Tribunal: Member J Marquard
The AAT affirmed the decision of a delegate of the Department of Home Affairs (the Department) refusing to grant the applicant a protection visa. His home country was now politically stable and, although poor with inadequate health facilities, this disadvantage did not set him apart from any other citizen there or represent a real chance of serious harm.
The applicant argued he feared harm for reasons of his imputed political opinion, his Krahn ethnicity and as a member of a particular social group of former civil war combatants. He also claimed to fear harm because of mental health issues, among other factors.
The applicant arrived in Australia in 2004 as a dependent on his mother’s refugee visa. This was mandatorily cancelled in 2020 after he was sentenced to more than 12 months in prison. A few weeks after the final decision was made not to revoke the decision cancelling that visa, he applied for a protection visa.
The applicant had a traumatic childhood and his early life in Liberia was disrupted by civil war and several horrific personal experiences. He was a child soldier before escaping Liberia and eventually fleeing to Australia with his mother. At the time of his application he had not lived in Liberia for almost 20 years. His mother, siblings, new partner and children (who were from an earlier relationship) also lived here.
The AAT accepted the applicant’s evidence on his early experiences, relying on extensive country information from international sources to corroborate the human rights abuses he recounted. The Tribunal also accepted new evidence about the applicant’s escape from Liberia after he killed a rebel leader in a revenge attack.
However, considering the claim cumulatively, the Tribunal was not satisfied the applicant faced a real chance of serious harm on return to Liberia. The country had become stable and peaceful, with no evidence of significant ethnic conflict. The civil war had ended in 2002 and following a truth and reconciliation process rebel leaders were sentenced and convicted for their war crimes.
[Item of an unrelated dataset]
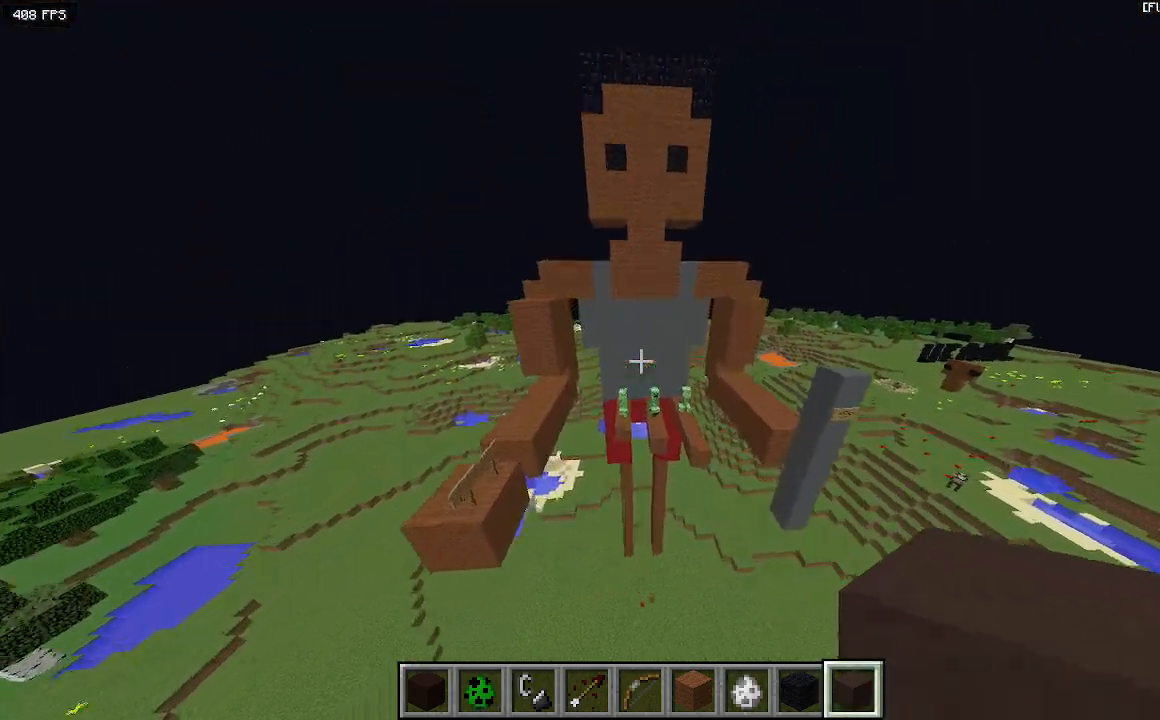
{"keys": [], "events": []}
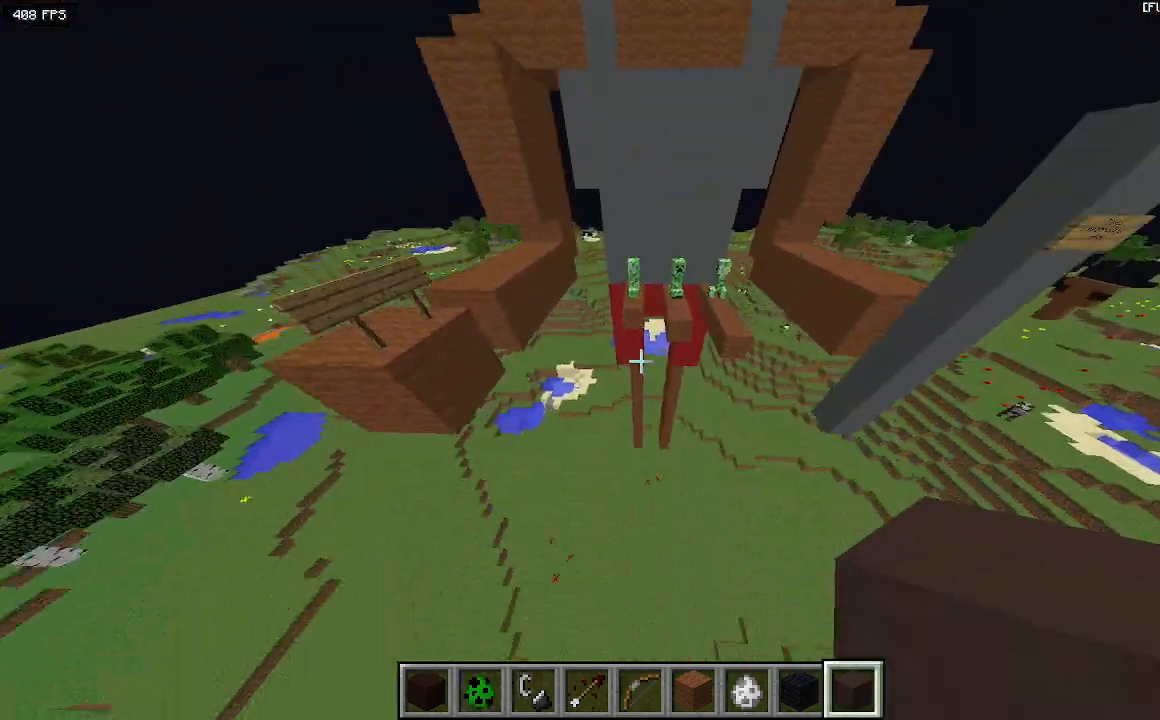
{"keys": [], "events": [[67, "w", "down"], [433, "w", "up"]]}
The applicant’s fears of retribution as a former combatant could not be substantiated and non-government organisations in the area had not heard any reports of the targeting of refugees who were former combatants. Finally, the claimed killing of the rebel leader happened 20 year ago when he was a child, reducing the chances of anyone identifying him.
The Tribunal considered the applicant’s mental health condition, given the limited specialist services in Liberia, but was not satisfied that there was a real chance of serious harm on the basis of a lack of availability of treatment or because of stigma or ill-treatment of persons with disabilities in Liberia.
The Tribunal also considered the applicant’s claims against the complementary protection criterion but was not satisfied that there was a real risk that he would suffer significant harm.
On these bases, the Tribunal found that the applicant was not owed protection obligations by Australia and affirmed the decision under review.